I
Por encima de esa pareja, estaba Ana, reina de Inglaterra. La reina Ana era una mujer vulgar. Era jovial, benévola, casi augusta. Ninguna de sus cualidades alcanzaba a la virtud, ninguna de sus imperfecciones alcanzaba al mal. Su gordura era floja, su malicia torpe, su bondad estúpida. Era tenaz y débil. Como esposa era infiel y fiel, teniendo favoritos a quienes entregaba su corazón, y un consorte para quien reservaba el lecho. Como cristiana, era hereje y santurrona. Tenía una belleza, el robusto cuello de una Niobe. El resto de su persona era desproporcionado. Tenía la piel blanca y fina, y la exhibía mucho. De ella procedía el collar de grandes perlas ajustado al cuello. Tenía la frente estrecha, los labios sensuales, las mejillas carnosas, los ojos grandes, la vista baja. Su miopía se extendía a su inteligencia. Fuera de un arranque intermitente de jovialidad, casi tan pesada como su idea, vivía en una especie de gruñido taciturno y de silencio gruñón. Escapábanle palabras que era preciso adivinar. Era una mezcla de mujer mala y de diabla buena. Gustábale lo inesperado, lo cual es profundamente femenino. Ana era un modelo apenas desbastado de la Eva universal. A ese bosquejo le había venido ese azar, el trono. Ana bebía. Su marido era un danés de raza. Con ser tory, gobernaba por los whigs. Como mujer, como loca, tenía rachas. Era quisquillosa. No existía persona más torpe para manejar las cosas del Estado. Dejaba desperdiciar los acontecimientos. Toda su política estaba cascada. Sobre salía en producir grandes catástrofes con pequeñas causas. Cuando se le ocurría una fantasía de autoridad, llamaba a eso: atizar la leña de la chimenea.

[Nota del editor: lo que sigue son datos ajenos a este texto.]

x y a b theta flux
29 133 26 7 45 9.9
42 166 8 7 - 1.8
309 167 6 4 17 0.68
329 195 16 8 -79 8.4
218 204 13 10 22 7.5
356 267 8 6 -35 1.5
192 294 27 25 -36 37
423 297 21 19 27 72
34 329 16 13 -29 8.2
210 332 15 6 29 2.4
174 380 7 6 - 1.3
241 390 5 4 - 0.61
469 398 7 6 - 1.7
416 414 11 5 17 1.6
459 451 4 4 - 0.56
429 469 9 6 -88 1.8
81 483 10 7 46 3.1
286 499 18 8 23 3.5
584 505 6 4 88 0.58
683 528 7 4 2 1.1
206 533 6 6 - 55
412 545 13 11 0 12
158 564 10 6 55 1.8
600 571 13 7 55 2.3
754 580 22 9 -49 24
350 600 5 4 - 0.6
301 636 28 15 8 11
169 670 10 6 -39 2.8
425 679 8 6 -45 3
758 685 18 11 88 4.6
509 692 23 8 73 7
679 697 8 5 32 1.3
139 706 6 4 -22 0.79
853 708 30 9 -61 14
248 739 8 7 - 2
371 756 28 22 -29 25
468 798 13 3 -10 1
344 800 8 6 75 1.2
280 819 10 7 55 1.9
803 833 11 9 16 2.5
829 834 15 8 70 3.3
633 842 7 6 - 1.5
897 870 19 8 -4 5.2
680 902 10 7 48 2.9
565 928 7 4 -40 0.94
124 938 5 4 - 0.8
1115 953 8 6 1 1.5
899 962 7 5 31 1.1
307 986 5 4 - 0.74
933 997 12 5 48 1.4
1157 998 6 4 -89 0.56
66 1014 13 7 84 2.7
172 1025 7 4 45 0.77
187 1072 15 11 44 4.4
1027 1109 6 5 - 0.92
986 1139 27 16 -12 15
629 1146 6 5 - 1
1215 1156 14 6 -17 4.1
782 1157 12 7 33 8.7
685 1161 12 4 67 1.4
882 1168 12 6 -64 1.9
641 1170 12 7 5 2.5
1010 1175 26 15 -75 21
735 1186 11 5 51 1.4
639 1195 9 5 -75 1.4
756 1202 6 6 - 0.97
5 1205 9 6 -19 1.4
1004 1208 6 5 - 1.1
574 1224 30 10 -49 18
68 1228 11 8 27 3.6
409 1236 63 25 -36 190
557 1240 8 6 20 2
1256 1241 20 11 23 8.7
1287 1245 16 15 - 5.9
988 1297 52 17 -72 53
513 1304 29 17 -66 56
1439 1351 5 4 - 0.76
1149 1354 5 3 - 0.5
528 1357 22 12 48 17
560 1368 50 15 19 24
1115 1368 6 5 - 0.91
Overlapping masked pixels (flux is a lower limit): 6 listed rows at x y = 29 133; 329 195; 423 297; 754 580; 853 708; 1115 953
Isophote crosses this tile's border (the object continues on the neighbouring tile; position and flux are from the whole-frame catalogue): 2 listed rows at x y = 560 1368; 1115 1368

Pronunciaba con aire profundo y meditabundo palabras como éstas: «Ningún par puede estar cubierto ante el rey, a excepción de Courcy, barón Kinsale, par de Irlanda». Decía: «Sería una injusticia que mi marido no fuese lord almirante, cuando lo fue mi padre». Y hacia a Jorge de Dinamarca gran almirante de Inglaterra «and of all Her Majesty Plantations». Estaba perfectamente transpirando malhumor; no expresaba su pensamiento, lo trasudaba. En aquella oca había algo de esfinge.
No odiaba el fun. Si hubiese podido hacer jorobado a Apolo, se habría alegrado. Pero lo habría dejado Dios. Siendo buena, su ideal era no desesperar a nadie, y aburrir a todo el mundo. Con frecuencia tenía el hablar duro, y con un poco más, habría jurado como Isabel. De vez en cuando, sacaba de una faltriquera de hombre que tenía en su guardapéis, una cajita redonda de plata repujada, encima de la cual estaba su retrato de perfil entre las dos letras Q. A. «Queen Ana. La reina Ana». Abría esta caja y sacaba de ella con la yema del dedo un poco de pomada con que se coloreaba los labios. Entonces, una vez arreglada su boca, reía. Estaba orgullosa de su obesidad.
Más bien era puritana que otra cosa. Habría caído gustosa en los espectáculos. Tuvo un capricho de academia de música, calcada en la de Francia. En 1700, un francés llamado Forteroche quiso construir en París un circo Real costando cuatrocientas mil libras, a lo cual se opuso de Argenson. Este Forteroche pasó a Inglaterra y propuso a la Reina Ana, seduciéndola de momento, la idea de edificar en Londres un teatro mecánico, más bello que el del rey de Francia. Gustábale como a Luis XIV, que su carroza marchase al galope. Sus tiros y sus postas hacían a veces en menos de cinco cuartos de hora el trayecto de Windsor a Londres.